- [Instructions to follow] Copy every line of the listing below word for word, leaving out the pictures.

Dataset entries
━━━━
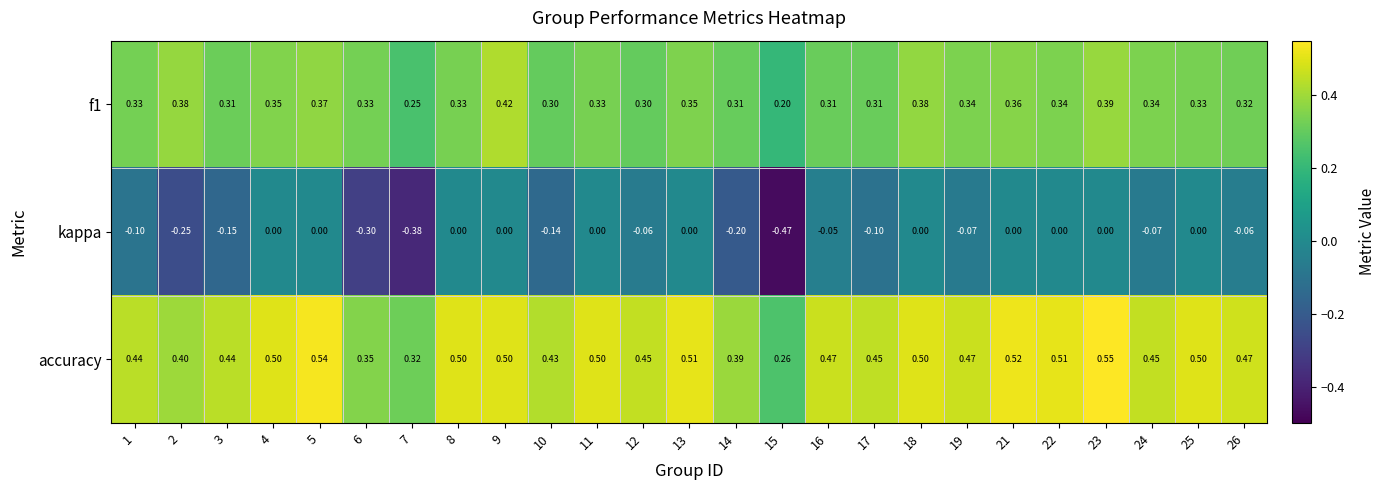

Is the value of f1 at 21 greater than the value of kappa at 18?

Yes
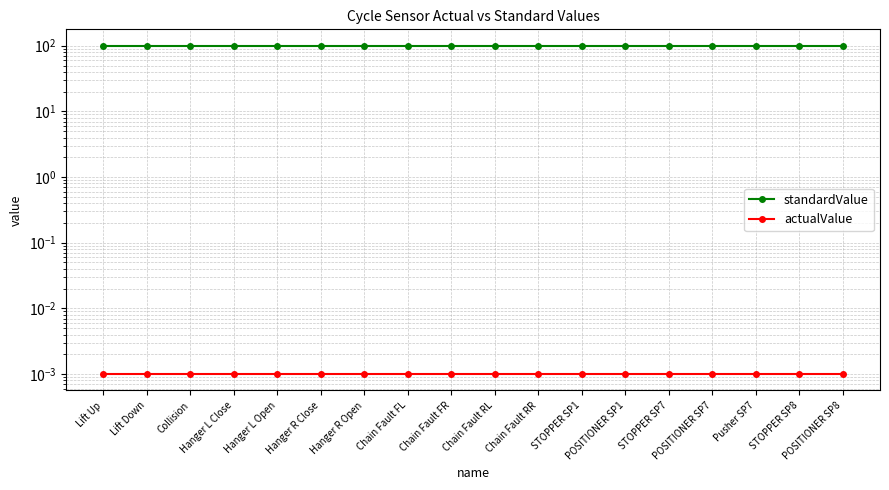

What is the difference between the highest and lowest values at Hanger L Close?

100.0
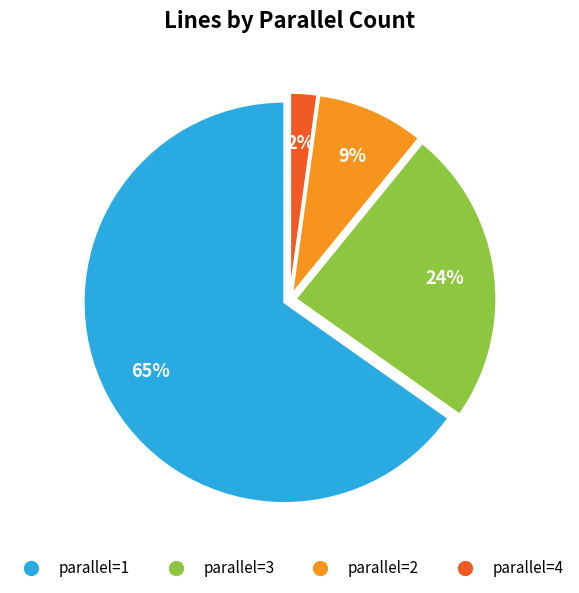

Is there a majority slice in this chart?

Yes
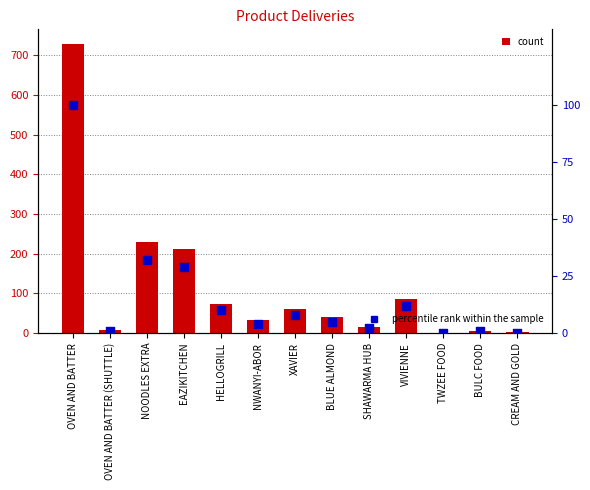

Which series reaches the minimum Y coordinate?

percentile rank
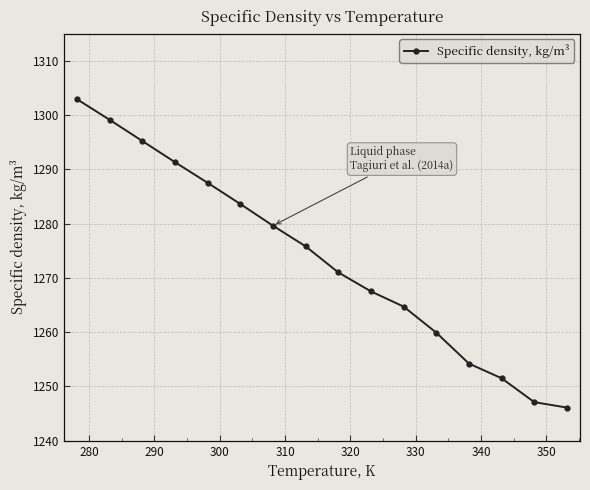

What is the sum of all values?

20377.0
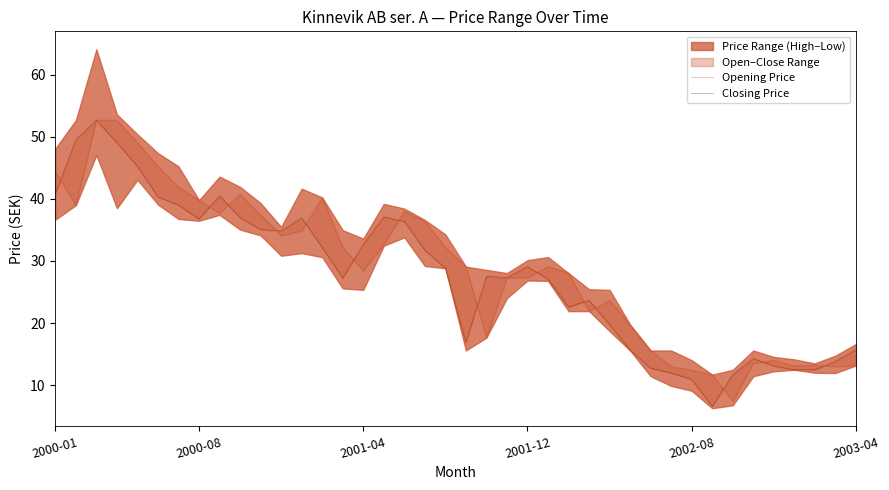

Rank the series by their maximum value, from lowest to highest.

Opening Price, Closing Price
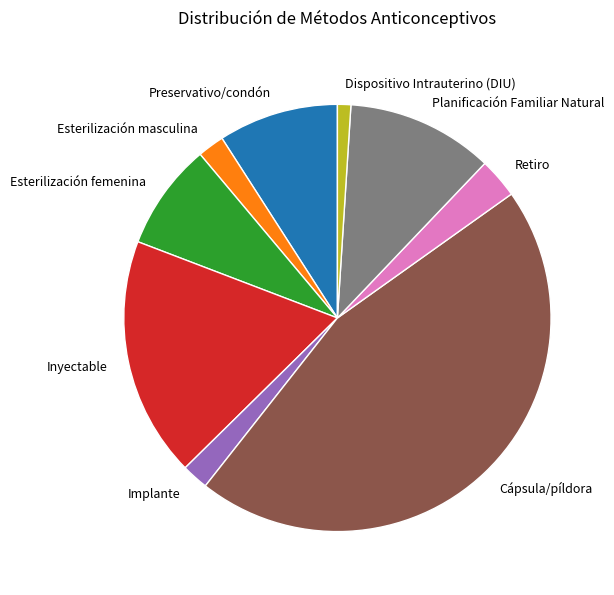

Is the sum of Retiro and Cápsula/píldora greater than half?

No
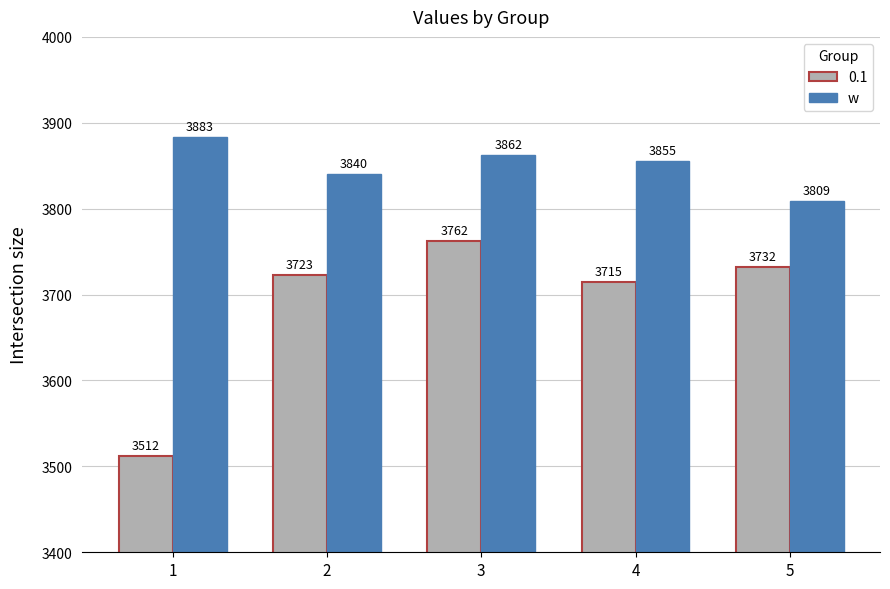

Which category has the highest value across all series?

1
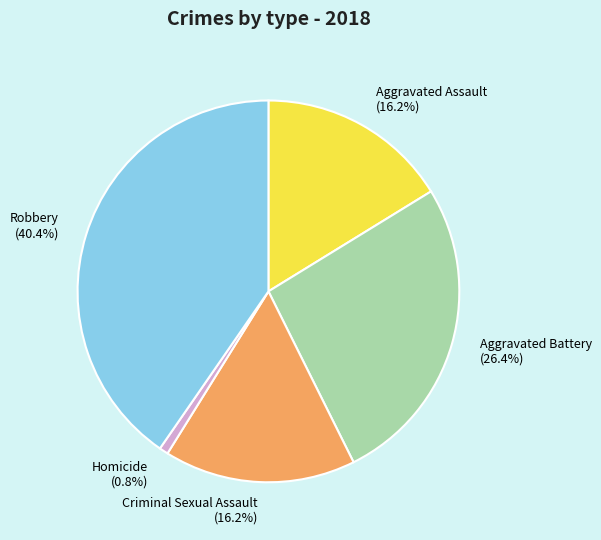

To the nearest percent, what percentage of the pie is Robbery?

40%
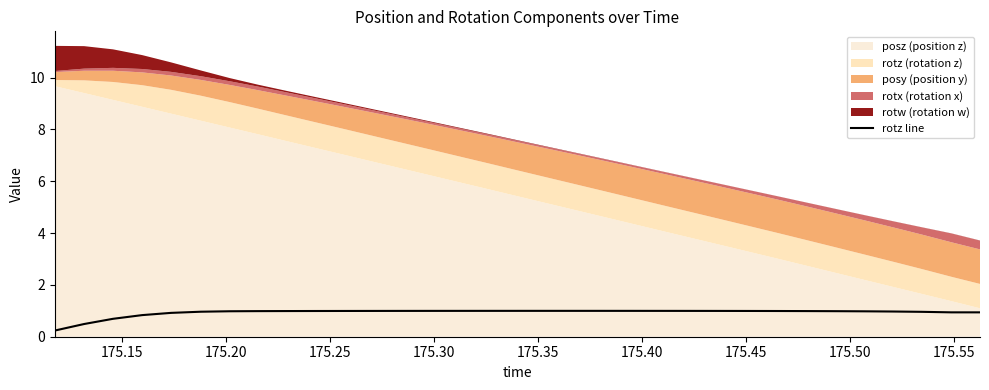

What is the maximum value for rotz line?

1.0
━━━━
- [Written answer]
Is the value of f1 at 21 greater than the value of kappa at 18?

Yes

What is the difference between the highest and lowest values at Hanger L Close?

100.0

Is there a majority slice in this chart?

Yes

Which series reaches the minimum Y coordinate?

percentile rank

What is the sum of all values?

20377.0

Rank the series by their maximum value, from lowest to highest.

Opening Price, Closing Price

Is the sum of Retiro and Cápsula/píldora greater than half?

No

Which category has the highest value across all series?

1

To the nearest percent, what percentage of the pie is Robbery?

40%

What is the maximum value for rotz line?

1.0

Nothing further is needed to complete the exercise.